Since this turned out to be an interesting subject I thought we shold have a special thread for it, instead of using up a thread for serious WNBA discussion.

Check this link out
http://www.playboy.com/sports/features/wnba2/results.html


----------



## Lope31 (Jun 11, 2002)

I will start us off










:laugh: Wouldn't it suck to look like that?


----------



## Damian Necronamous (Jun 10, 2002)

*WNBA*

I can't believe that Eva Nemcova got any votes! You'd have to be a real perv to think that she's hot.


----------



## Lope31 (Jun 11, 2002)

She is hideous. I like Allison Feaster too


----------



## hOnDo (Jun 26, 2002)

Becky Hammonds!!! :yes:


----------



## Spurs4Life (Jul 9, 2002)

Jackie Stiles


----------



## p (Jul 17, 2002)

where da funk is Sue Bird?

she plays the 1 spot fa' sho'...

peace

(old post i see)


----------



## The Phoenix (Jul 12, 2002)

SUE BIRD!!!!!!!!!!!!!!!!!!!!!!!!!!!!!!!!!!!!!!!!


----------



## Sir I Gotta Go (Jul 7, 2002)

Sue Bird:yes:


----------



## FSH (Aug 3, 2002)

Allison Feaster FO SHO!!!!!!!! And Sue Bird is pretty hot


----------



## Mr.

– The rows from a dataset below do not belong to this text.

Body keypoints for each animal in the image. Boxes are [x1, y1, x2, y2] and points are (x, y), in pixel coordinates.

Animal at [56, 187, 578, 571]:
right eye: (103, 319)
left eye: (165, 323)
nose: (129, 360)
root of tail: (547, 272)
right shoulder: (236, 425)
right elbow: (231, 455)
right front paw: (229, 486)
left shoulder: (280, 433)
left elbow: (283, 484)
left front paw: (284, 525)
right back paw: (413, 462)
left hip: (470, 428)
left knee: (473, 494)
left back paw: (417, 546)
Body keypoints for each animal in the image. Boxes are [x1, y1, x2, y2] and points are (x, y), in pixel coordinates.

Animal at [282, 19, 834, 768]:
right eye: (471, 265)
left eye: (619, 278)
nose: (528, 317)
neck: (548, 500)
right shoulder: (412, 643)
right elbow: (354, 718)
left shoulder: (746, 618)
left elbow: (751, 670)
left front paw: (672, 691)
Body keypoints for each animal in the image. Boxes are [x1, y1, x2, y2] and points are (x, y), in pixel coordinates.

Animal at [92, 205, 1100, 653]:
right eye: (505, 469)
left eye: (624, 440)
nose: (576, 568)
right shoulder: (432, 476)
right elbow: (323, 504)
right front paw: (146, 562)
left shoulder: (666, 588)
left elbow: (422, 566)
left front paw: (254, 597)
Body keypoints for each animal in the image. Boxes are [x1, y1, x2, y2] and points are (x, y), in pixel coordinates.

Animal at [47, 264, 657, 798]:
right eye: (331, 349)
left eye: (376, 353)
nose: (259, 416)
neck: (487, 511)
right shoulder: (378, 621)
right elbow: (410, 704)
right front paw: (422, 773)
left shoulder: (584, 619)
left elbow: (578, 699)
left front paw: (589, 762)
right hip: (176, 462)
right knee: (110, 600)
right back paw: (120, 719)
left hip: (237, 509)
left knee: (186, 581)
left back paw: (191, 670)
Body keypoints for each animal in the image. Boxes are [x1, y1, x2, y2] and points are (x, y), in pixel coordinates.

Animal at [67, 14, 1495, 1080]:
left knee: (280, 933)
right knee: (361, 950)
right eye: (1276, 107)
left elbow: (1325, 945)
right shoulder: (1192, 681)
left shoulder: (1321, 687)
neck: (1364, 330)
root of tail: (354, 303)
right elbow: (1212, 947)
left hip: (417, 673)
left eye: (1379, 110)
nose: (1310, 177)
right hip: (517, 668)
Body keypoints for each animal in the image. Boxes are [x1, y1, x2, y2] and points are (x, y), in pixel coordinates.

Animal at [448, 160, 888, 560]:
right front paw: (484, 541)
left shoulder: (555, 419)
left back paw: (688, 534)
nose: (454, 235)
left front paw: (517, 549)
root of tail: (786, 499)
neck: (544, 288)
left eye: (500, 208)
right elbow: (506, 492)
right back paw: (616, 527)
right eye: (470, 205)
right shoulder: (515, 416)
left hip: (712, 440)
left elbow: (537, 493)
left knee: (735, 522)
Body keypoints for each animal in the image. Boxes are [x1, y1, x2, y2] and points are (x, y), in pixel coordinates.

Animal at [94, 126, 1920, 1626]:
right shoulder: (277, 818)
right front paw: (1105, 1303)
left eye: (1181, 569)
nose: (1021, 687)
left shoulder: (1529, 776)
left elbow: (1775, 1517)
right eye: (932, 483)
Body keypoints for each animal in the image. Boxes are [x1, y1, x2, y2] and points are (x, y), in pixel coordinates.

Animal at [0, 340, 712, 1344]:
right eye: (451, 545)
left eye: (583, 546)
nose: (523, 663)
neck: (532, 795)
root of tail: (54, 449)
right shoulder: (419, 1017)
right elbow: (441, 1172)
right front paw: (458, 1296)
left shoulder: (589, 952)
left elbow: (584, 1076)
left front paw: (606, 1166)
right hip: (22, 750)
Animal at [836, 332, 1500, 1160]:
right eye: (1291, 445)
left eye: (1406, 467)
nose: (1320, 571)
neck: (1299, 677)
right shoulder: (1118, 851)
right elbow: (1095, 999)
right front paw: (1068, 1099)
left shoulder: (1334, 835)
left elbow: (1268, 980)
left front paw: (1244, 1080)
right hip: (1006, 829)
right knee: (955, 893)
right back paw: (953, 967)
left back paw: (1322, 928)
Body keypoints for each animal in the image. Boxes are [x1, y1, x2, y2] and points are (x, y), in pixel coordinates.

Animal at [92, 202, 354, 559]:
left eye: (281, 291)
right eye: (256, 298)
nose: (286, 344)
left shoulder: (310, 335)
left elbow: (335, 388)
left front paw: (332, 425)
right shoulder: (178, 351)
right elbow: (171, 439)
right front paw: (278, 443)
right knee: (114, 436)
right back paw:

Vin Diesel (Aug 10, 2002)

I like Jackie Stiles, her kinda trailor trash looks turn me on idk why but they do


----------



## mike (Jun 11, 2002)

sue bird and sheryl swoopes


----------



## JaK (Aug 13, 2002)

Sue Bird baby!!


----------



## OZZY (Jun 14, 2002)

It is Sue Bird, end of story.


----------



## riddler (Aug 25, 2002)

who wouldnt pick sue bird?


----------



## Chef (Nov 24, 2002)

She doesn't play in the WNBA (yet  )

He plays in Spain. 18 years old


----------



## TRACIELOVESCOMETS (May 14, 2003)

*???*

CYNTHIA COOPER,JANETH ARCAIN,AND REBECCA LOBO!


----------



## jced_tramonte (May 4, 2003)

*Sue*

Sue Who else??? :yes:


----------



## BeckyFan25 (May 25, 2003)

Becky Hammon is the hottest player in the WNBA !!!!!!!!!


----------



## digital jello (Jan 10, 2003)

I'd say Sue Bird, but come on guys, put some pics up!


----------



## ***Finch*** (Feb 17, 2003)

> Originally posted by <b>Chef</b>!
> She doesn't play in the WNBA (yet  )
> 
> He plays in Spain. 18 years old


she looks like shes more like 12 then 18......:yes:


----------



## southpmpo (May 27, 2003)

Stacey Dales, Kaite Christensen & Nicky McCray


----------



## Peja Vu (Jun 9, 2002)

> Originally posted by <b>digital jello</b>!
> I'd say Sue Bird, but come on guys, put some pics up!



Sue Bird Pics


----------



## TitleIX (May 15, 2003)

*Any support for (re)moving this thread?*

I find it degrading - put it on the NBA/men's side where they can leer and jerk off to their hearts (d*cks) content.


----------